Pas le pire des endroits pour dormir...
Depuis le lac, on peut faire un joli petit trek dans les villages locaux.
Arrivés à Quito, nous sommes accueillis à la belge par Gé et Jaime. Du coup, on fait péter les frites et la bière. En nous baladant en ville pour digérer, nous voyons ces deux messieurs sur un balcon.
Un socialiste et un fasciste sont sur un balcon... Ça ferait un bon début de blague non?
Un vautour, ou "poule d'altitude au bec orange", pour les ornithologues chevronnés que nous sommes.
Quito, la capitale de l'Equateur.
Blogger me propose d'ajouter une légende à la photo, mais je pense qu'elle y est déjà ! Pau à 4700 mètres d'altitude.
Des chips ou des médocs? La dame du milieu semble avoir fait son choix.
Jaime et Gé nous invitent à visiter les côtes de la superbe province d'Esmeralda, désertée par les touristes qui ont peur du Zika. Malheureusement El Niño est arrivé avant nous, et l'infrastructure côtière subit ses assauts. Cela ne nous empêche pas de découvrir la gastronomie locale (même si on ne cuit pas le poisson dans le ceviche nondidju !) et la culture relax.
Le siège de l'UNASUR à La mitad del mundo (la moitié du monde)
Joao et Pessoa devant le monument qui marque la ligne de l'équateur... à quelques kilomètres près. oups.
Bien ensablés, nous partons chez les Kayambis. Nous sommes reçus par le dirigeant en personne.Après un tour d'interviews très intéressantes, nous terminons autour de nombreuses chichas locales (bière de manioc), avec le beauf du dirigeant, croque-mort, qui nous montre des vidéos d'enterrement sur son smartphone.
Une agricultrice kayambi devant une tomate d'arbre, un fruit très apprécié ici.
Bref, un après-midi bien bizarre avant l'anniversaire de Pau, que nous partons fêter à Baeza. La patronne de la maison, entendant que Pau fête ses 29 ans, sort une "petite" bouteille de tequila de 5 litres. L'appareil photo se souvient mieux que nous de la suite.
Un "petit shot" de tequila?
Petite promenade pour se rafraîchir le lendemain.

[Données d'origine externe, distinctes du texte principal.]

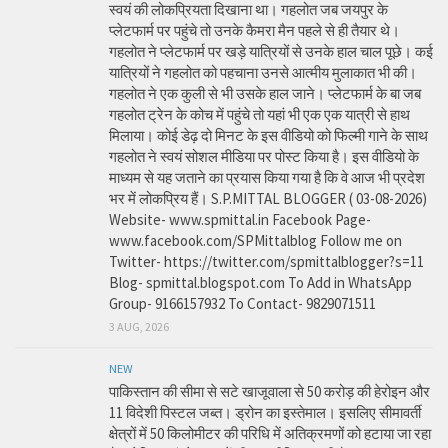
स्वयं की लोकप्रियता दिखाना था। गहलोत जब जयपुर के
प्लेटफार्म पर पहुंचे तो उनके कैमरा मैन पहले से ही तैयार थे।
गहलोत ने प्लेटफार्म पर खड़े यात्रियों से उनके हाल चाल पूछे। कई
यात्रियों ने गहलोत को पहचाना उनसे आत्मीय मुलाकात भी की।
गहलोत ने एक कुली से भी उसके हाल जाने। प्लेटफार्म के बा जब
गहलोत ट्रेन के कोच में पहुंचे तो यहां भी एक एक यात्री से हाथ
मिलाया। कोई डेढ़ दो मिनट के इस वीडियो को फिल्मी गाने के साथ
गहलोत ने स्वयं सोशल मीडिया पर पोस्ट किया है। इस वीडियो के
माध्यम से यह जताने का प्रयास किया गया है कि वे आज भी प्रदेश
भर में लोकप्रिय हैं। S.P.MITTAL BLOGGER ( 03-08-2026)
Website- www.spmittal.in Facebook Page-
www.facebook.com/SPMittalblog Follow me on
Twitter- https://twitter.com/spmittalblogger?s=11
Blog- spmittal.blogspot.com To Add in WhatsApp
Group- 9166157932 To Contact- 9829071511
3 AUG, 2026
NEW
पाकिस्तान की सीमा से सटे खाजूवाला से 50 करोड़ की हेरोइन और
11 विदेशी पिस्टल जब्त। ड्रोन का इस्तेमाल। इसलिए सीमावर्ती
क्षेत्रों में 50 किलोमीटर की परिधि में अतिक्रमणों को हटाया जा रहा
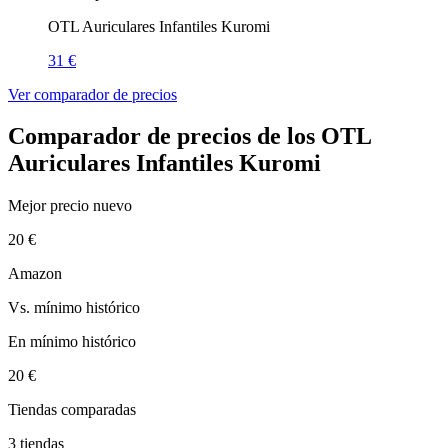
OTL Auriculares Infantiles Kuromi
31 €
Ver comparador de precios
Comparador de precios de los OTL
Auriculares Infantiles Kuromi
Mejor precio nuevo
20 €
Amazon
Vs. mínimo histórico
En mínimo histórico
20 €
Tiendas comparadas
3 tiendas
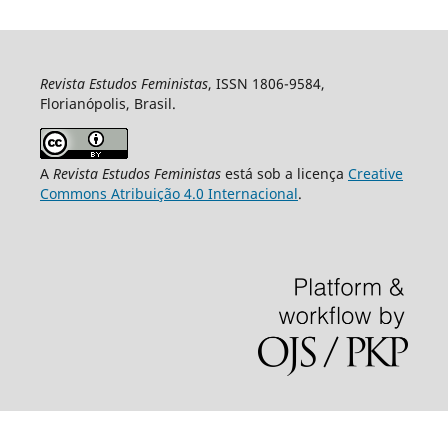
Revista Estudos Feministas
, ISSN 1806-9584,
Florianópolis, Brasil.
A
Revista Estudos Feministas
está sob a licença
Creative
Commons Atribuição 4.0 Internacional
.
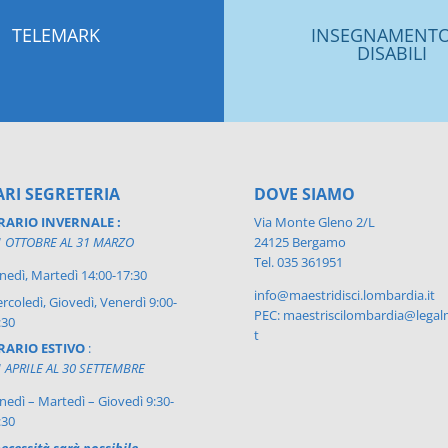
TELEMARK
INSEGNAMENTO
DISABILI
RI SEGRETERIA
DOVE SIAMO
RARIO INVERNALE :
Via Monte Gleno 2/L
1 OTTOBRE AL 31 MARZO
24125 Bergamo
Tel. 035 361951
nedì, Martedì 14:00-17:30
info@maestridisci.lombardia.it
rcoledì, Giovedì, Venerdì 9:00-
PEC: maestriscilombardia@legalm
:30
t
RARIO ESTIVO
:
1 APRILE AL 30 SETTEMBRE
nedì – Martedì – Giovedì 9:30-
:30
ecessità sarà possibile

Nous continuons le tournage près de Lago Agrio, où les communautés se sont organisées pour lutter contre Texaco, devenu Chevron, qui, non contente de déverser du pétrole volontairement dans la jungle, sur les routes et dans les rivières, a prétendu tout nettoyer en mettant une couche de terre au-dessus. Nous découvrons une véritable marée noire en pleine jungle. A cause de cela, deux ethnies ont disparu, le nombre de malades continue d'augmenter et l'eau est inutilisable, mais malheureusement utilisée. Les communautés ont gagné leur procès contre Chevron en 2011, mais la multinationale refuse de payer.
Donald, qui vient de poser ses mains au sol.
Les femmes font la lessive et les enfants jouent et boivent sous les oléoducs vétustes.
En manque de descente de la Lesse, nous décidons de nous rattraper sur la petite rivière locale: l'Amazone. Nous la rejoignons donc via le Pérou par la rivière Napo, sous les "hourras" des moustiques.
Le disco n'est pas mort !
La fourmi conga, connue pour avoir une des piqûres les plus douloureuses au monde. Les anglophones l'appellent bullet ant, parce qu'apparemment cela équivaut à se faire tirer dessus.
En attendant un bateau dans une communauté kichwa le long de la rivière Napo.